Non è un caso se, differentemente da quello che sentiremmo dire dai pro-Pal italiani e da chi è loro fan, Israele non è così isolata in Medio Oriente come si crede: gli accordi di Abramo siglati nel 2020 tra Israele e mondo arabo, sotto la guida degli Stati Uniti del “guerrafondaio” Donald Trump (e non del “pacifista” Joe Biden), hanno creato nuovi legami tra lo Stato ebraico e gli altri Stati arabi. L’attacco missilistico di martedì di Teheran ha rafforzato la vicinanza a Israele da parte di quei Paesi, che si sono ovviamente stufati del rigidismo di una religione che, nella sua accezione più integralista, è l’unica a creare ancora barriere. Una vicinanza che si basa su relazioni pacifiche, su accordi e su questione economiche: è sempre il Dio denaro ad avere la meglio? Forse sì, e in questo caso è fondamentale. Perché per quanto possano esistere delle divergenze religiose, tra lo Stato ebraico e molti Paesi arabi scorre buon sangue: Emirates, ad esempio, continua ad operare senza sosta a Gerusalemme nonostante l’inasprimento del conflitto con Hamas. Come dire: se devono essere gli interessi commerciali a stabilizzare il Medio Oriente, ben venga. Sono con Israele l’Arabia Saudita e il suo capo Mohammed bin Salman, gli Emirati Arabi, Bahrein e anche la Giordania, che ha pure aiutato Gerusalemme durante l’attacco di Teheran intercettando diversi razzi che attraversavano il suo spazio aereo. Dunque, a essere davvero isolato è l’Iran, assieme alla miriade di organizzazioni terroristiche che finanzia. Isolato e debole, dato che il suo attacco missilistico, annunciato come potentissimo e distruttivo, ha in realtà causato pochi danni, facilmente schivato dalla contraerea israeliana, provocando anzi la morte di un palestinese in Cisgiordania.

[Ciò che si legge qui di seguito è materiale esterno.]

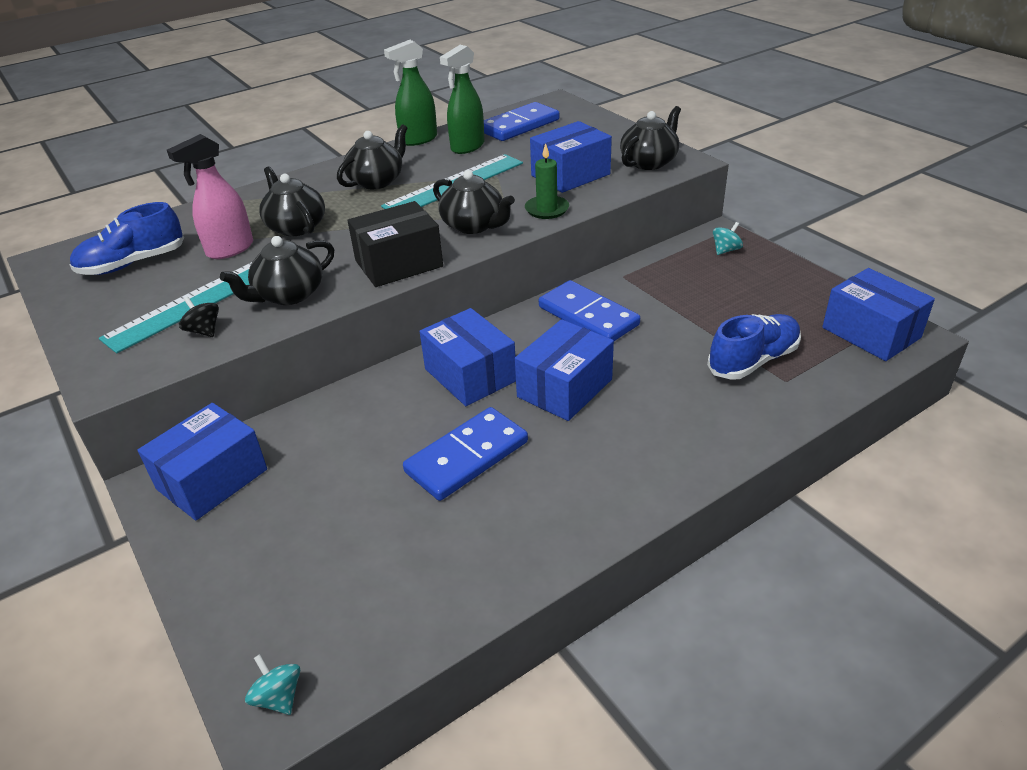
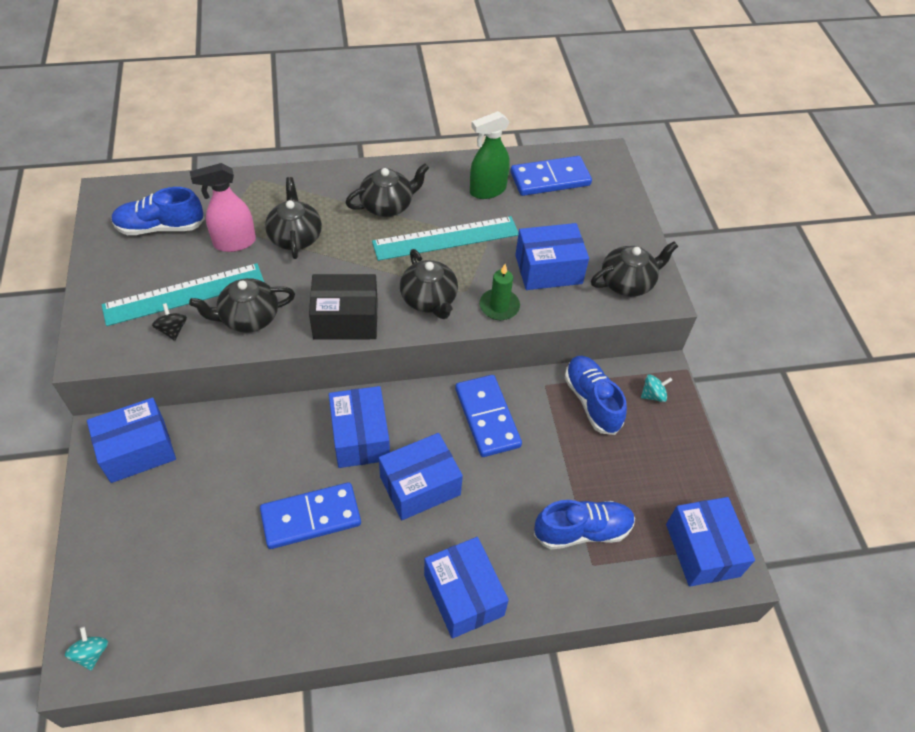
camera: 20 degrees right, 15 degrees up
green spray bottle [384,40,437,146] -> none
none -> blue box [424,537,509,639]
none -> blue shoe [565,356,627,435]

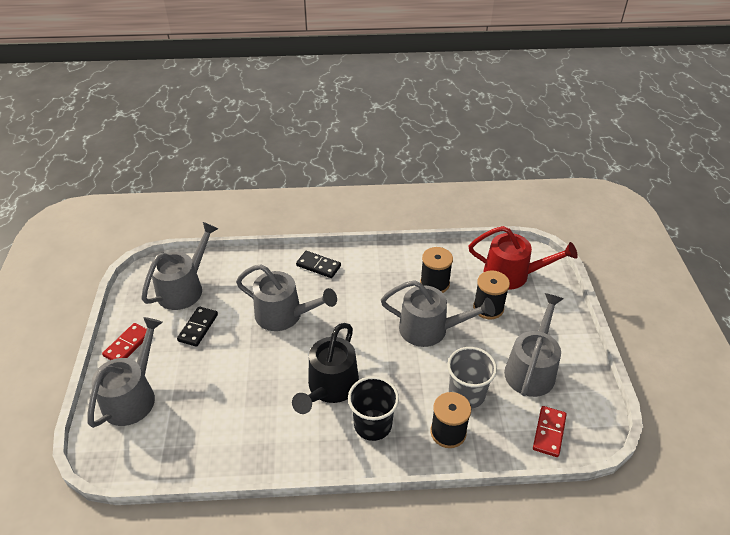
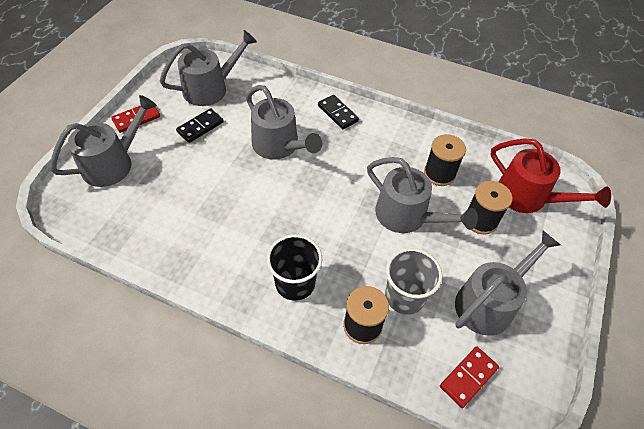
camera: 25 degrees right, 10 degrees up
black watering can [292,323,359,414] -> none

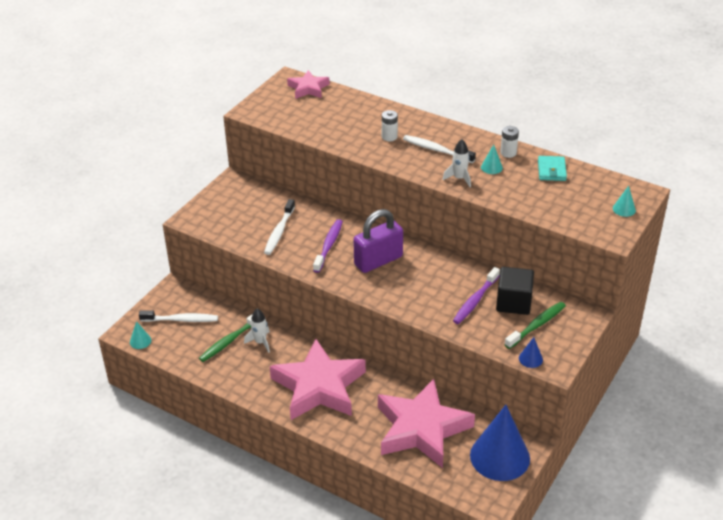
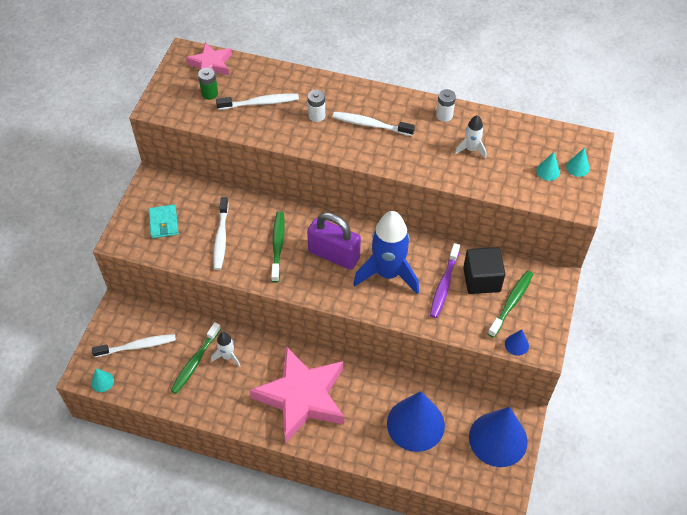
camera: 15 degrees left, 15 degrees up
purple toothbrush [313,219,343,273] -> green toothbrush [271,212,285,282]
purple padlock [353,209,403,273] -> purple padlock turned 75 degrees clockwise [307,213,361,270]
pink star [378,379,475,468] -> blue cone [387,391,445,452]
white rocket [442,139,471,187] -> white rocket moved to [455,115,486,159]
turquoise cone [481,144,503,174] -> turquoise cone moved to [536,152,560,181]
turquoise wallet [538,156,567,181] -> turquoise wallet moved to [148,205,179,238]
none -> green battery [198,68,218,100]
none -> white toothbrush [216,94,299,110]
none -> blue rocket [353,211,419,294]

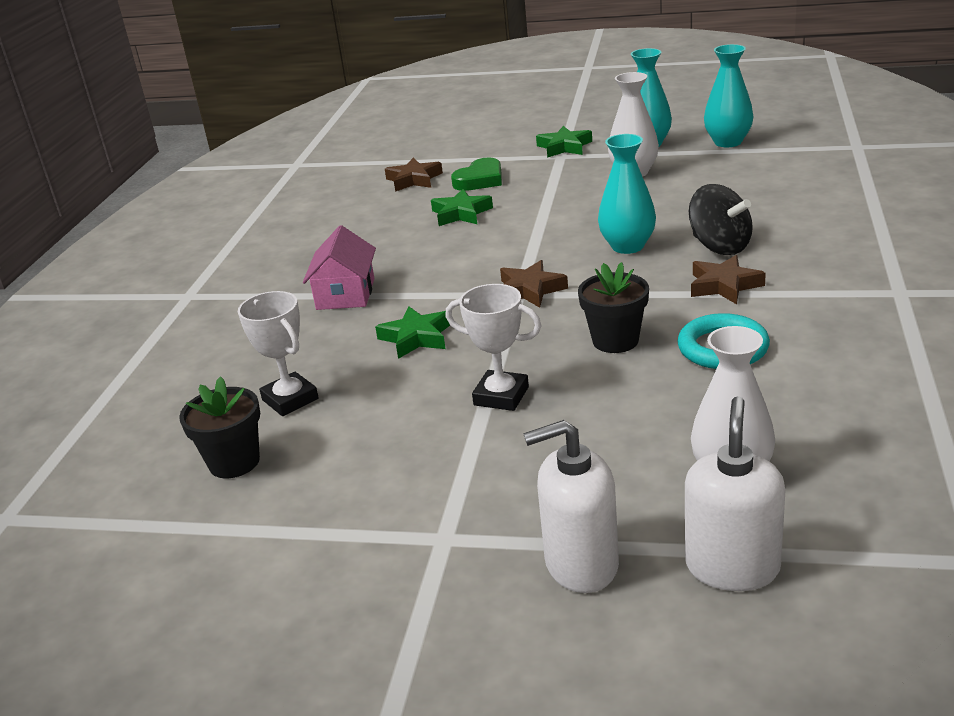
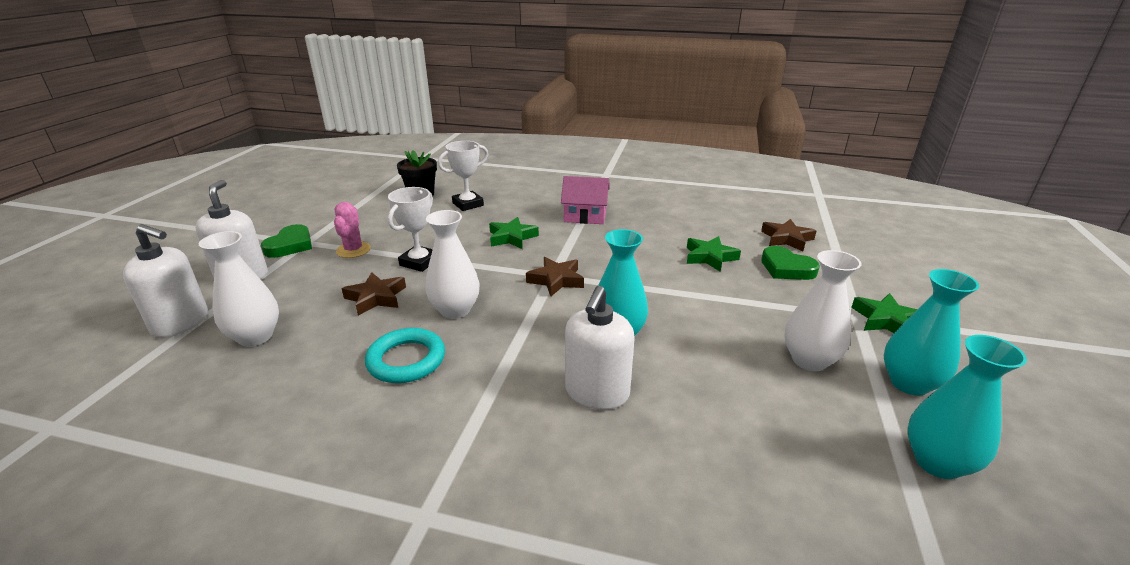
camera: 90 degrees right, 0 degrees up
black flower pot [578,262,649,353] -> white vase [425,210,479,319]
black spinning top [689,184,753,255] -> white soap dispenser [565,286,635,410]
brown star [691,255,766,304] -> brown star moved to [342,272,406,316]
none -> green heart [261,224,312,258]
none -> pink cactus [334,202,371,258]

La diplomazia per una pace giusta

Detto ciò, la diplomazia deve fare la sua parte. Come si mobilitò, tramite Trump, per raggiungere gli accordi di Abramo, così ora deve muoversi per un cessate il fuoco in Palestina, considerando il suo popolo per ciò che è veramente, ossia una vittima del terrorismo di Hamas. Ieri Giorgia Meloni, presidente di turno del G7, ha riunito d’urgenza i capi di Stato dell’organizzazione; unico assente, Emmanuel Macron. Nella conferenza, si legge in una nota di Palazzo Chigi, “è stata reiterata la ferma condanna all’attacco iraniano contro Israele”, ribadendo che “un conflitto su scala regionale non è nell’interesse di nessuno e che una soluzione diplomatica risulta ancora possibile”. Un fatto che segna, ancora una volta, una netta differenza tra chi lavora per una pace giusta e chi, invece, vuole mandare tutto in caciara per mero tornaconto elettorale.